Sepenggal kisah Duty On Journalist
Kebanggan tersendiri, jika cita-cita kita dapat tergapai. Cita-citaku itu, bukanlah profesi yang menjanjikan secara material. Namun, ia sarat nilai pertualangan dan pengalaman. Setiap hari,saya menemukan hal baru. Tak hanya itu, berbagai peristiwa menjadi bidang peliputan, dapat memperkaya referensi, pengetahuan, serta informasi, dan sesuatu yang belum ku ketahui selama ini.

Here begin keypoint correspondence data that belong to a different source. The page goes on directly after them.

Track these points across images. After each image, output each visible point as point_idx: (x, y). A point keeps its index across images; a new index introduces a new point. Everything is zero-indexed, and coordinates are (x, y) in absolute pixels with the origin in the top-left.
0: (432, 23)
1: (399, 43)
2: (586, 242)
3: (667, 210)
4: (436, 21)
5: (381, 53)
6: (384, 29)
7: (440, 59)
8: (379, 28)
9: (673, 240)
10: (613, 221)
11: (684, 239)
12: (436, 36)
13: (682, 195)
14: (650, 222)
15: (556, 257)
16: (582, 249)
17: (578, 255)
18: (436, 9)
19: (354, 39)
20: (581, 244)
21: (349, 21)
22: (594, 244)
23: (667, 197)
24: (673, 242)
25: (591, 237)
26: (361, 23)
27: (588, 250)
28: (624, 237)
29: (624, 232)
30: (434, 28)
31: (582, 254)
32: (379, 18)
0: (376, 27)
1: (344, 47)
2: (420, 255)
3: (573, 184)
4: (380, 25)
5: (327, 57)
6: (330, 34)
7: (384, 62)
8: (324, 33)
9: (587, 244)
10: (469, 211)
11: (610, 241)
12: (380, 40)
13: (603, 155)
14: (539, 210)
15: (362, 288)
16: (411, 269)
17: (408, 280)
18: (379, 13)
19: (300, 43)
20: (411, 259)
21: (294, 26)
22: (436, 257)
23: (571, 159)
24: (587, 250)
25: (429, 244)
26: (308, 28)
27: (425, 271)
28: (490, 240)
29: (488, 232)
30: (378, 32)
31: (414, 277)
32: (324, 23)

Sehingga, saya mulai belajar melihat satu persoalan,tak hanya satu sisi atau melihat persoalan itu, dari kaca mata kuda. Sebab, sebuah kewajiban yang tak tertulis, tetapi harus dilakukan bagi seorang Jurnalis, yaitu KONFIRMASI. Bagaimana pun itu, "Harus mendapatkan konfirmasi,"demikian pesan redakturku suatu ketika.
Pengalaman pertama peliputan di Butta Toa, mengenai seorang penjual obat keliling,yang ditemukan tewas di dalam kamar kontrakannya. Saat di lakukan identifikasi mayat oleh Kepolisian Resort Bantaeng itu, mata mayat tersebut, melotot. Usai peliputan, saya tak dapat tidur dengan tenang saat beristirahat di kamar kost. Terbayang dalam pikiran tatapan matanya. Selain itu, lokasi kost yang kudiami, tak jauh pula dari kuburan, ditambah raungan anjing di dini hari itu. Akhirnya, subuh pun tiba, dan mata pun mulai lelap dan tak kuasa menahan kantuk. Pun aku tertidur dengan pulasnya.
Belalang Tua
Ia melaju dengan kecepatan yang pelan di atas panasnya terik matahari di Butta Toa, Bantaeng. Secara perlahan menyelusuri setiap sudut jalan yang ada di Bantaeng. Sesekali kepulan asap hitam dari knalpot mewarnai setiap pemberhentian Traffig Light, itu menjadi ciri khas si belalang tua.